**Text section:**
┏━━

2015-Jan-26 22:36 UTC

head link

[Gluster-users] Pretty much any operation related to Gluster mounted fs hangs for a while

Check your client logs. Perhaps the client isn't actually connecting to 
both servers.

On 01/26/2015 02:12 PM, Tiago Santos wrote:> That's what I meant. Sorry for the confusion.
>
> I'm writing on Client1 (same server as Brick1). Client2 (mounted 
> Brick2, on server2) has nothing writing to it (so far).
>
> My wondering is how I went up on having a split-brain if I'm only 
> writing on one client.
>
>
>
>
>
> On Mon, Jan 26, 2015 at 8:04 PM, Joe Julian <joe at julianfamily.org 
> <mailto:joe at julianfamily.org>> wrote:
>
>     Nothing but GlusterFS should be writing to bricks. Mount a client
>     and write there.
>
>
>     On 01/26/2015 01:38 PM, Tiago Santos wrote:
>>     Right.
>>
>>     I have Brick1 being constantly written. But I have nothing
>>     writing on Brick2. It just get "healed" data from Brick1.
>>
>>     This setup is still not in production, and there's no
>>     applications using that data. I have rsyncs constantly updating
>>     Brick1 (bring data from production servers), and then Gluster
>>     updates Brick2.
>>
>>     Which makes me wonder how may I be creating multiple replicas
>>     during a split-brain.
>>
>>
>>     It may be the case that, having a split-brain event, I may be
>>     updating versions of the same file on Brick1 (only), and Gluster
>>     understands it as different versions and things get confuse?
>>
>>
>>     Anyways, while we talk I'm gonna run Joe's precious
procedure on
>>     split-brain recovery.
>>
>>
>>
>>
>>
>>     On Mon, Jan 26, 2015 at 7:23 PM, Joe Julian <joe at
julianfamily.org
>>     <mailto:joe at julianfamily.org>> wrote:
>>
>>         Mismatched GFIDs would happen if a file is created on
>>         multiple replicas during a split-brain event. The GFID is
>>         assigned at file creation.
>>
>>
>>         On 01/26/2015 01:04 PM, A Ghoshal wrote:
>>
>>             Yep, so it is indeed a split-brain caused by a mismatch
>>             of the trusted.gfid attribute.
>>
>>             Sadly, I don't know precisely what causes it.
>>             -Communication loss might be one of the triggers. I am
>>             guessing the files with the problem are dynamic, correct?
>>             In our setup (also replica 2), communication is never a
>>             problem but we do see this when one of the server takes a
>>             reboot. Maybe some obscure and difficult to understand
>>             race between background self-heal and the self heal
daemon...
>>
>>             In any case, a normal procedure for split brain recovery
>>             would work for you if you wish to get you files back in
>>             function. It's easy to find on google. I use the
>>             instructions on Joe Julian's blog page myself.

┗━━

**Extracted information:**
┏━━

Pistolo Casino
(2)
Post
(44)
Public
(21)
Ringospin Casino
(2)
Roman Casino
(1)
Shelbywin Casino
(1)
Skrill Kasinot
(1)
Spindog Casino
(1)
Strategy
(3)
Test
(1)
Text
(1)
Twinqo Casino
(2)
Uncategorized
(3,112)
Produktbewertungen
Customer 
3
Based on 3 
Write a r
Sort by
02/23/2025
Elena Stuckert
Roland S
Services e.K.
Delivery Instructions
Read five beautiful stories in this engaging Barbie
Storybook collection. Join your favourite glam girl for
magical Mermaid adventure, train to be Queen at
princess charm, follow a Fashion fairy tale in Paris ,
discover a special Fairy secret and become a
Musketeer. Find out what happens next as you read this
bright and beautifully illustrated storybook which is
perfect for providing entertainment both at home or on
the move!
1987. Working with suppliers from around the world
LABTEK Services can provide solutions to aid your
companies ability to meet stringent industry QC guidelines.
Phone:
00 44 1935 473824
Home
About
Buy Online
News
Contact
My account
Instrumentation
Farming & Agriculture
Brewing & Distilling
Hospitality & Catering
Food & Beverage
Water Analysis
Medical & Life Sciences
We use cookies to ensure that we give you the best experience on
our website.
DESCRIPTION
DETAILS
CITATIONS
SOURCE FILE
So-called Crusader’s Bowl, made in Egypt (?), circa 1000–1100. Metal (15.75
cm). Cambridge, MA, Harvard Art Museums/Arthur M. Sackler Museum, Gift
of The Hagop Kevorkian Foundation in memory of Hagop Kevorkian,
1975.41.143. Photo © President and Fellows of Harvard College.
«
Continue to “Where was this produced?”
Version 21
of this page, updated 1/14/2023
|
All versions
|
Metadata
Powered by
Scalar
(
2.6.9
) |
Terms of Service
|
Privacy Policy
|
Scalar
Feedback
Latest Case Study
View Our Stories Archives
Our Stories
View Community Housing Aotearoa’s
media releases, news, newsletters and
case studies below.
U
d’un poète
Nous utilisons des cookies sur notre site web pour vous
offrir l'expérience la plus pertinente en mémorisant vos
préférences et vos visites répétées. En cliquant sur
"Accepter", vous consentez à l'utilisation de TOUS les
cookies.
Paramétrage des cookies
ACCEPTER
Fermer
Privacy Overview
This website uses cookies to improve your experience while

┗━━

**To do:**
1. Answer each question from the Gluster split-brain thread.
(a) According to Joe Julian, when is the GFID assigned?
(b) What keeps Brick1 constantly updated in Tiago Santos's setup?
(c) In A Ghoshal's setup, when does the problem appear?
2. Extract the passage of the Gluster split-brain thread from "[Gluster-users] Pretty much" up to and including "on one client.", word for word.
3. Extend the Gluster split-brain thread, starting right after its last sentence.
The records are separate material and have no connection to the Gluster split-brain thread.

**Exercise results:**
1.
(a) The GFID is assigned at file creation.
(b) Rsyncs constantly update Brick1, bringing data from production servers.
(c) It appears when one of the servers takes a reboot.

2.
[Gluster-users] Pretty much any operation related to Gluster mounted fs hangs for a while

Check your client logs. Perhaps the client isn't actually connecting to 
both servers.

On 01/26/2015 02:12 PM, Tiago Santos wrote:> That's what I meant. Sorry for the confusion.
>
> I'm writing on Client1 (same server as Brick1). Client2 (mounted 
> Brick2, on server2) has nothing writing to it (so far).
>
> My wondering is how I went up on having a split-brain if I'm only 
> writing on one client.

3.
>>
>>
>>               -----Tiago Santos <tiago at musthavemenus.com
>>             <mailto:tiago at musthavemenus.com>> wrote: -----
>>
>>               ======================>>               To: A
Ghoshal <a.ghoshal at tcs.com
>>             <mailto:a.ghoshal at tcs.com>>
>>               From: Tiago Santos <tiago at musthavemenus.com
>>             <mailto:tiago at musthavemenus.com>>
>>               Date: 01/27/2015 02:11AM
>>               Cc: gluster-users <gluster-users at gluster.org
>>             <mailto:gluster-users at gluster.org>>
>>               Subject: Re: [Gluster-users] Pretty much any operation
>>             related to Gluster mounted fs hangs for a while
>>               ======================>>                 Oh, right!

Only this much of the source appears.